A man in green approached from the east, surrounded by a coterie of soldiers. Thudra’s gaze flitted from the messenger to the empty road from the north. “What does Sadja want now?” he snapped at the advisor standing next to him.
“I don’t know,” the advisor answered dryly.
“I’m beginning to regret letting him camp on the east field,” Thudra glanced back at Navran and sniffed. “Well, the courier is almost here. And where is the response from Ruyam?”
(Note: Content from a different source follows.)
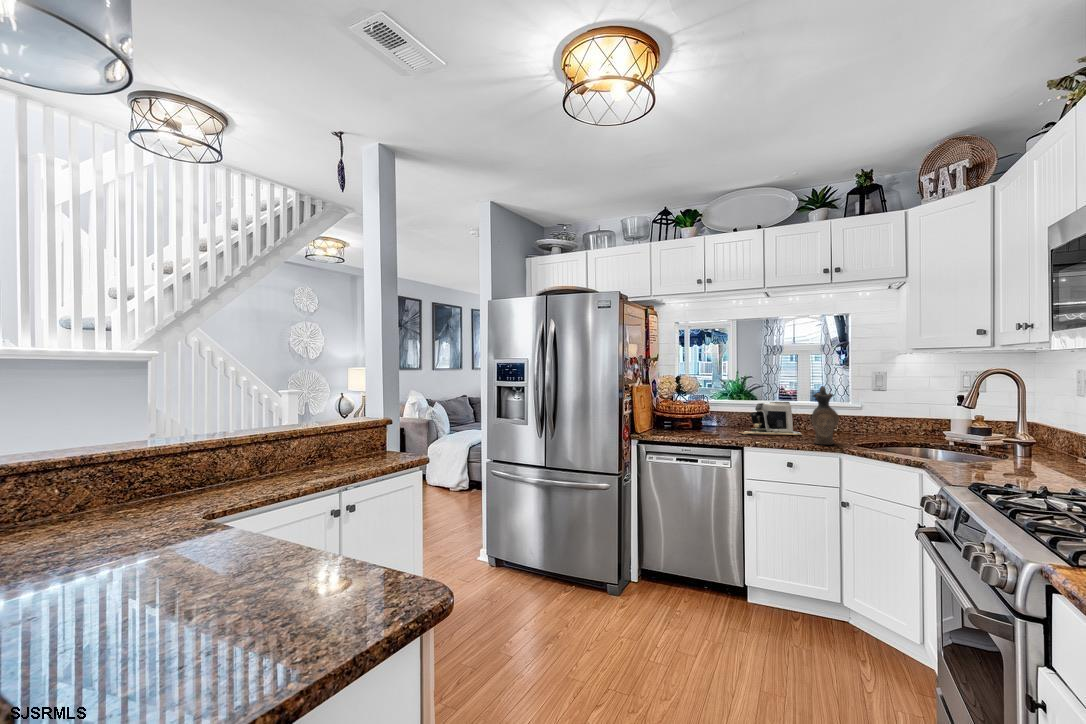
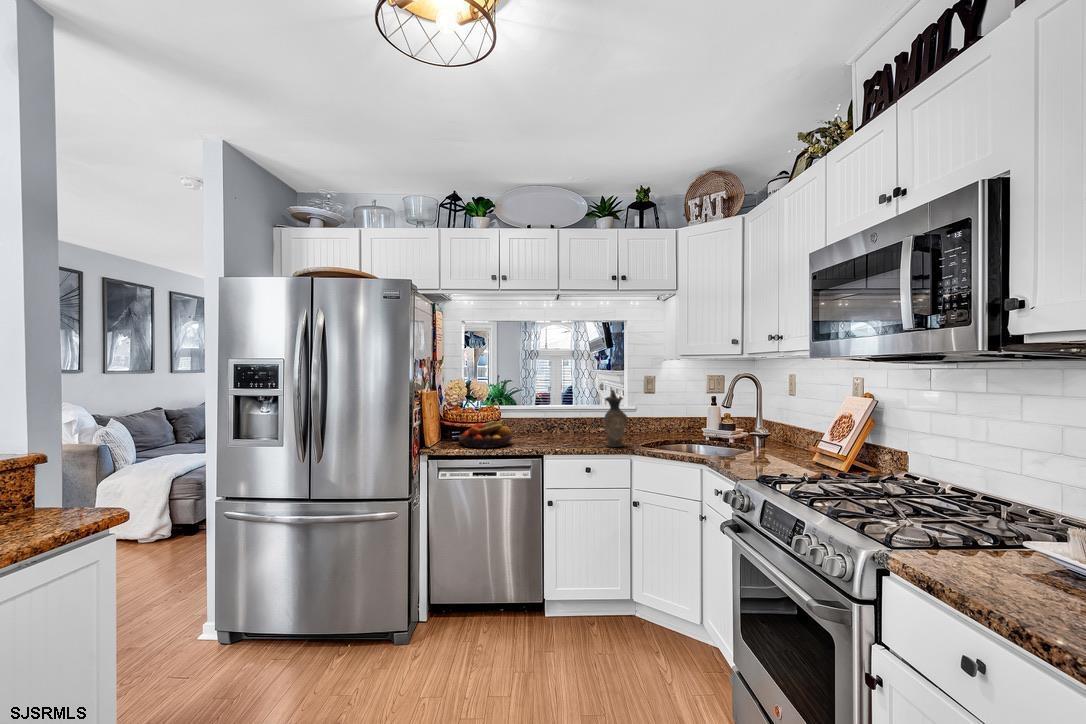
coffee maker: present [740,402,802,435] -> none [531,406,591,441]
fruit bowl: none [665,413,715,437] -> present [459,421,512,448]

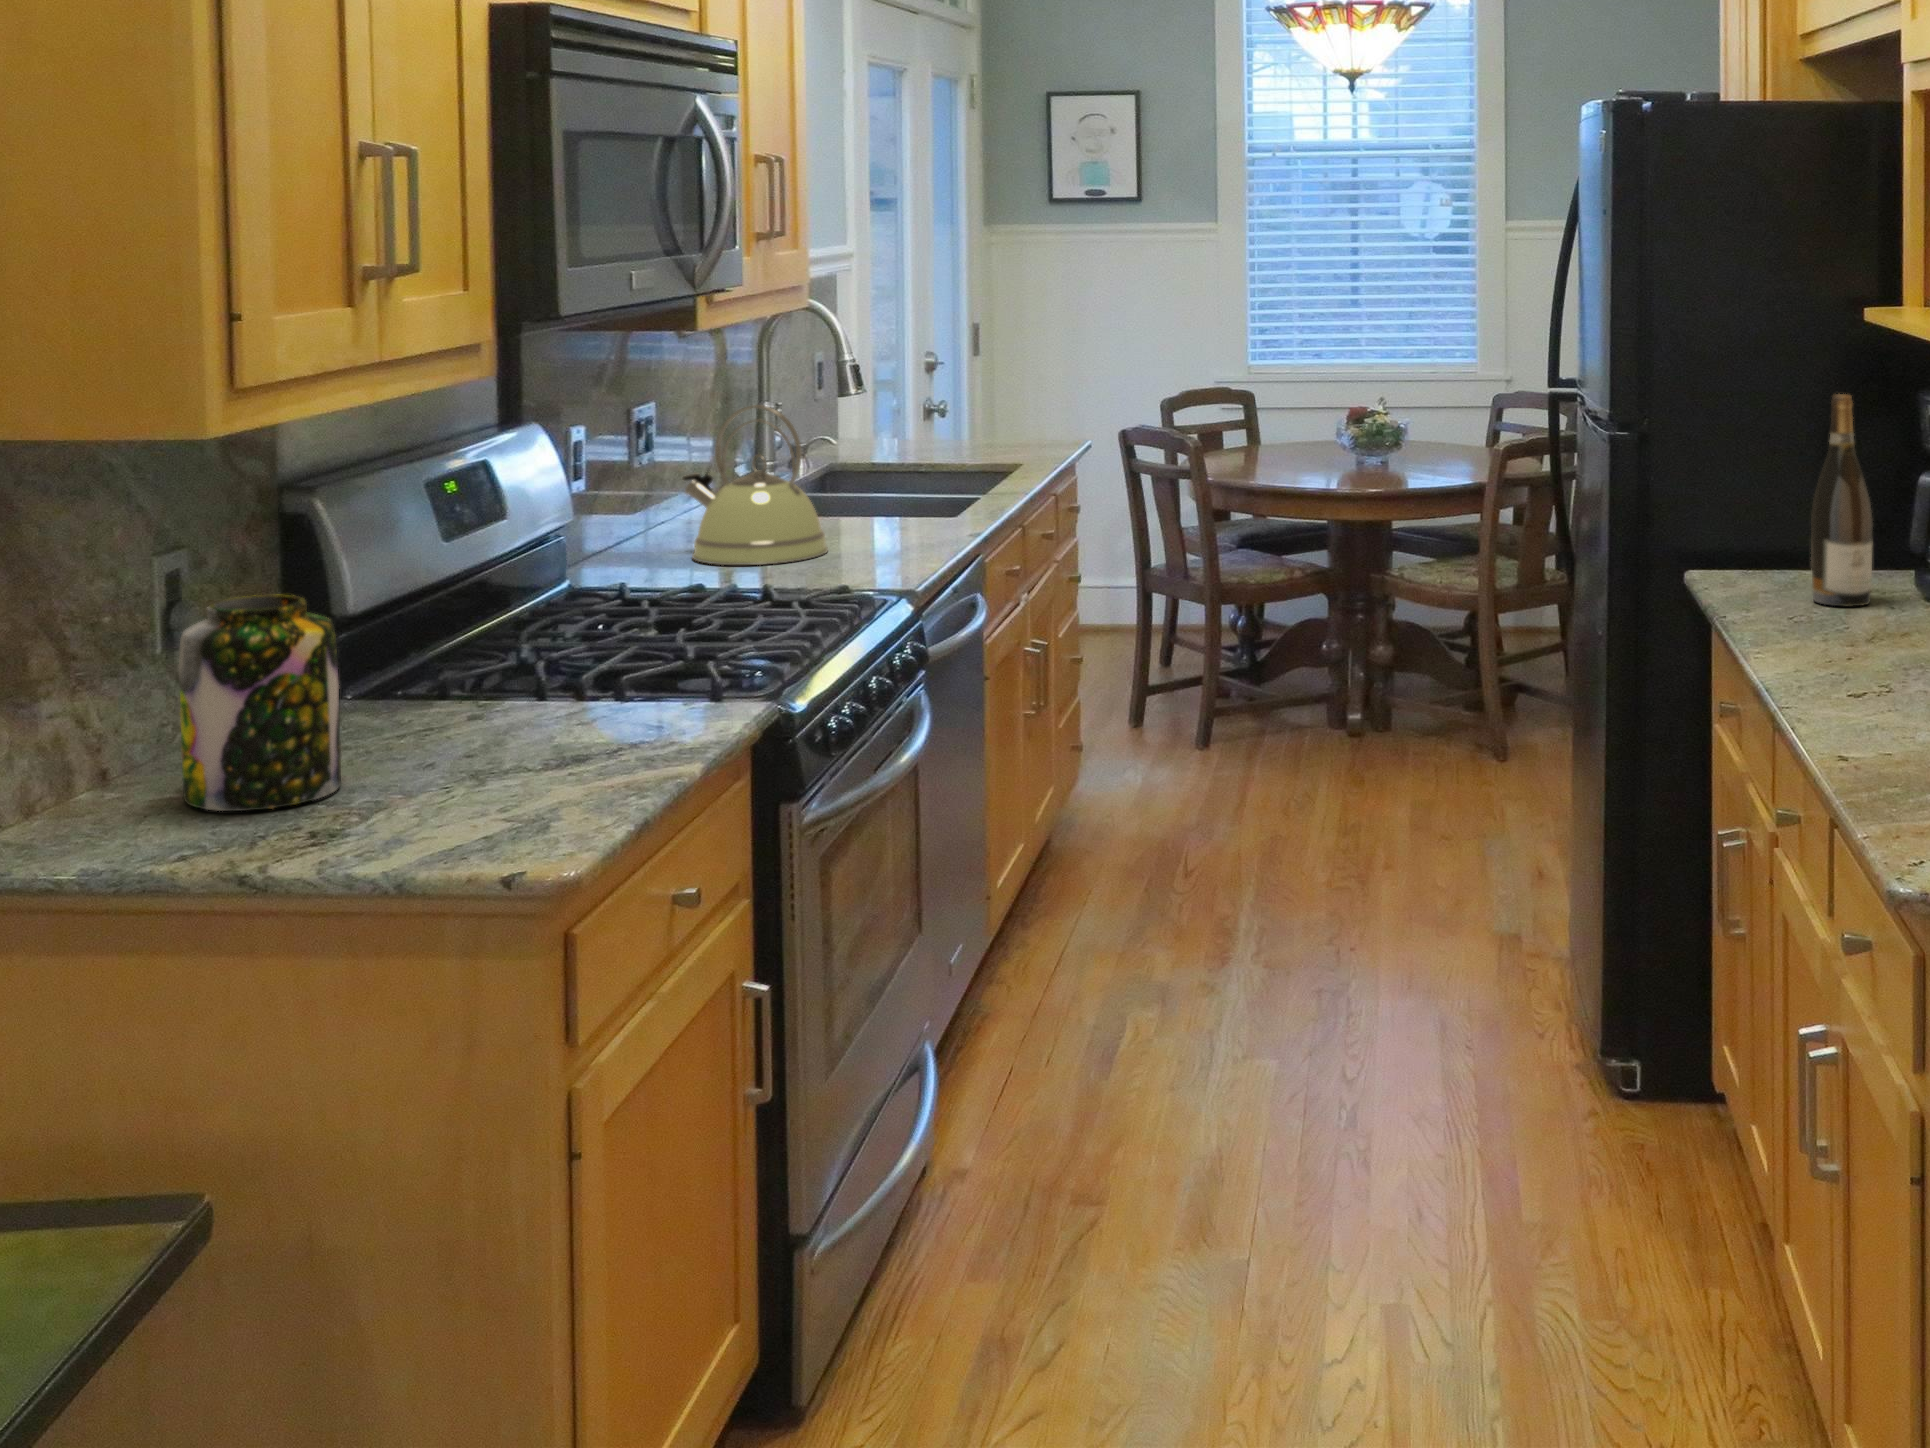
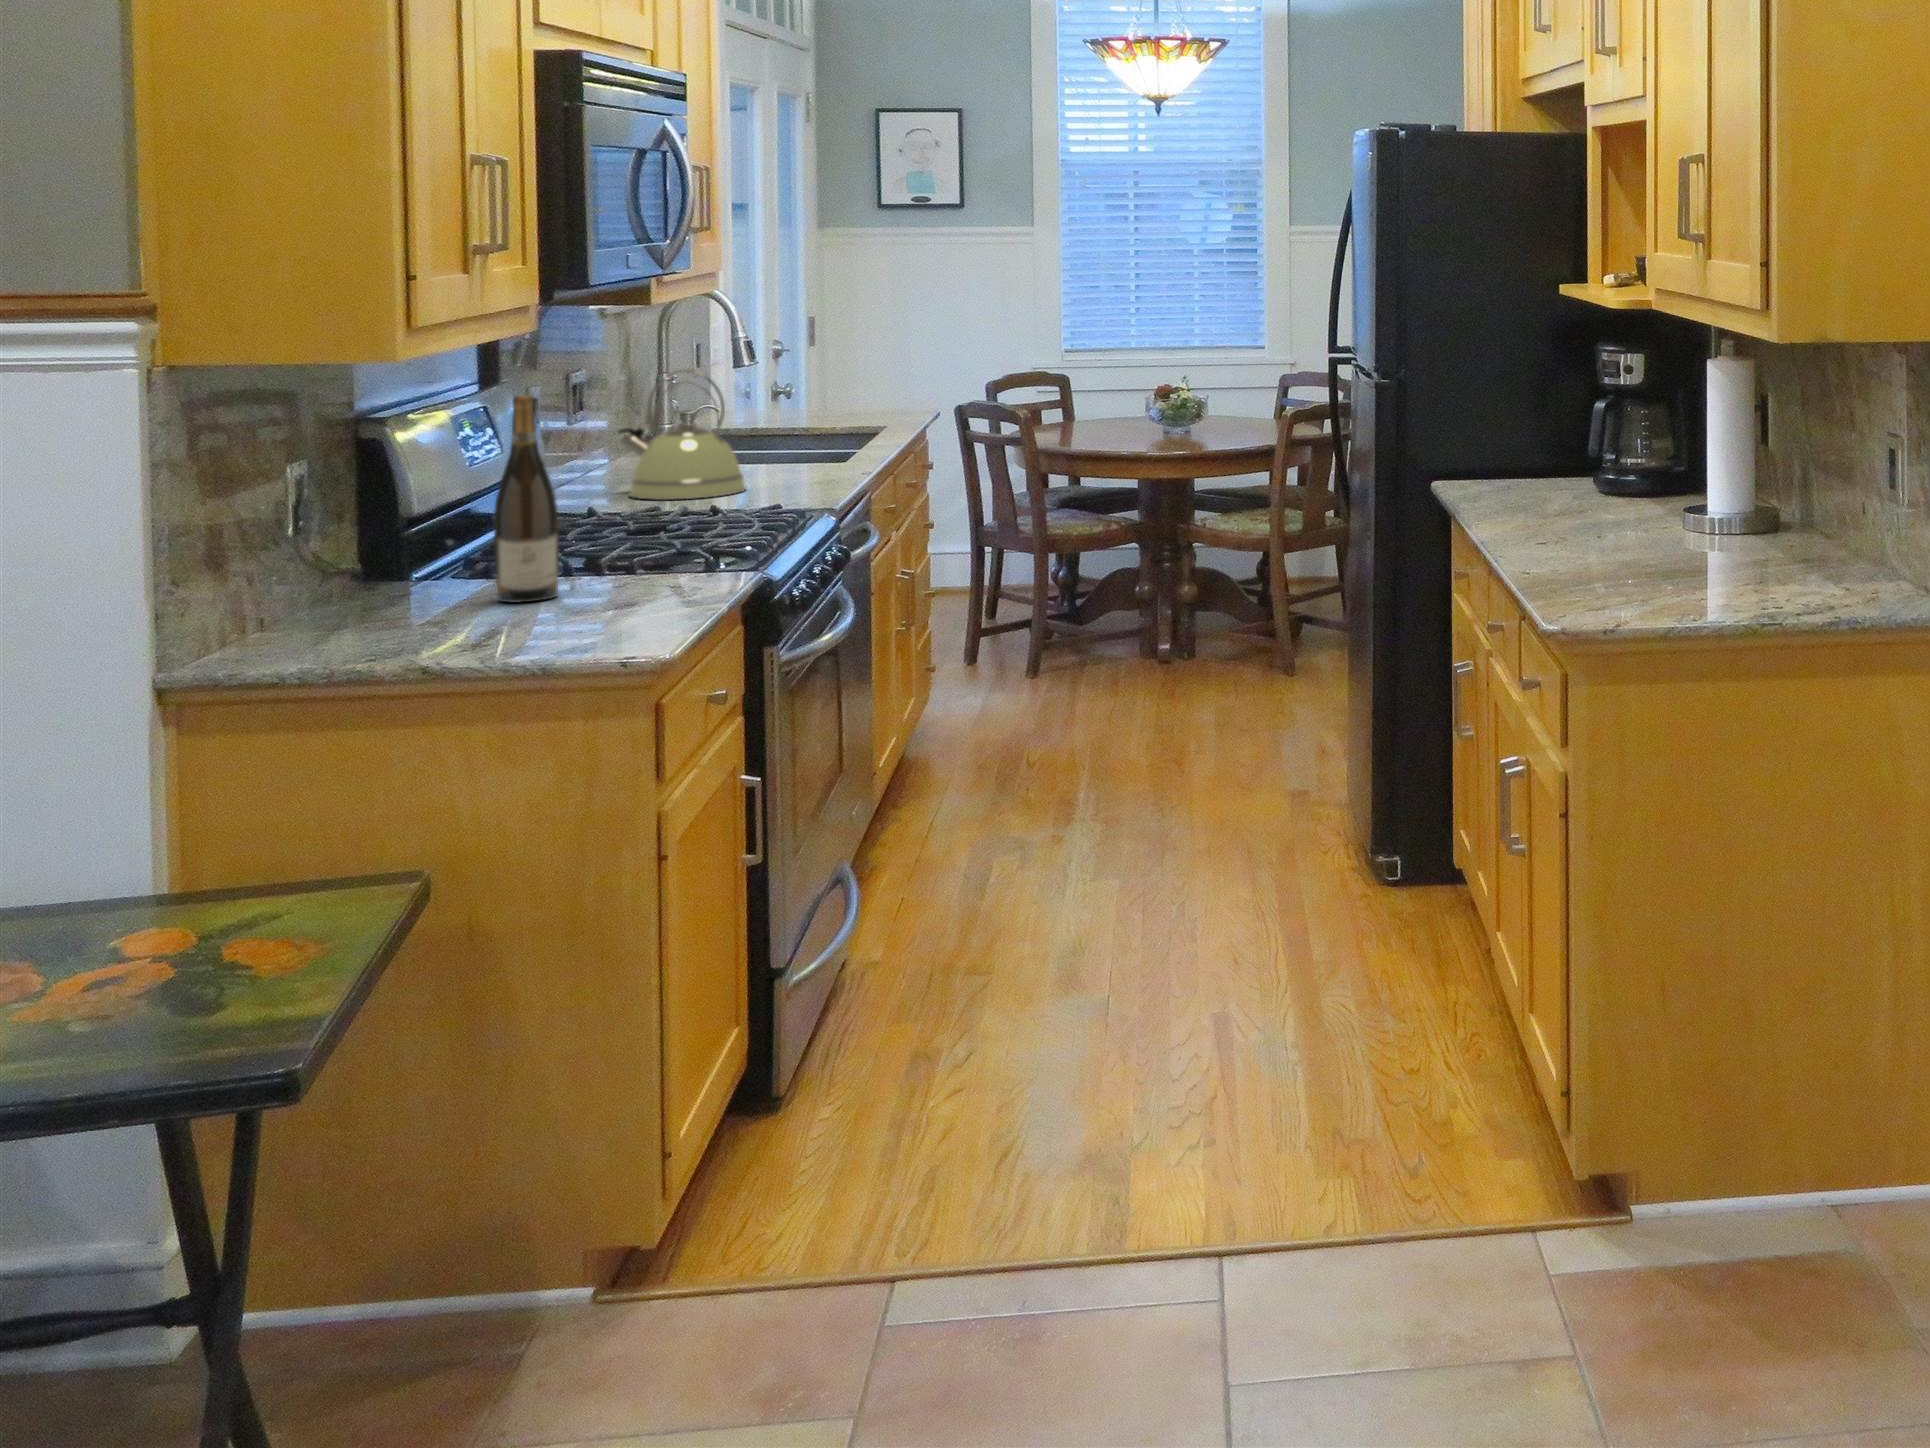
wine bottle: present [1811,394,1873,606] -> present [494,395,559,603]
jar: present [179,595,341,811] -> none [342,486,464,638]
“I don’t know that either.”
The man bearing Sadja’s emblems bowed at the edge of the pavilion and was admitted with a gesture from Thudra. Navran glanced back at Mandhi, standing at the rear of the tent with Paidacha’s daughter Kalishni in her arms. She, too, watched Sadja’s messenger and gave Navran a sly glare. She hadn’t spoken to him since he had revealed himself to Thudra in the prison, which Navran guessed was for the best. She wouldn’t have liked his plan if she knew it.
Truth be told, it wasn’t a very good plan. If Thudra had detained Paidacha in secret, or Paidacha hadn’t gotten his message to Sadja, or if Sadja hadn’t agreed to it, then the whole effort was lost.
“Thudra-dar of Virnas,” the messenger began, “Sadja-dar of Davrakhanda sends his regards and his warnings. He has learned that you have seized the Heir of Manjur and intend to turn him over to Ruyam.”
Thudra folded his arms and said nothing. The messenger went on. “Sadja-dar warns you, if you do these things then he will strike against you, destroy the militia of Virnas, and seize the city for himself.”
At this, Thudra snorted and gestured for the emissary to be quiet. “How does Sadja-dar plan to do this? My militia still holds the city.”
The emissary responded with a slight expression of apprehension, “Thudra-dar, forgive your servant, but Sadja-dar will not hesitate to strike against your pavilion directly and hold you for ransom against the city.”
“Will Sadja-dar take on the imperial guard, too?” he asked. “Ruyam’s forces will be here within a few hours. I’ll simply retreat with them.”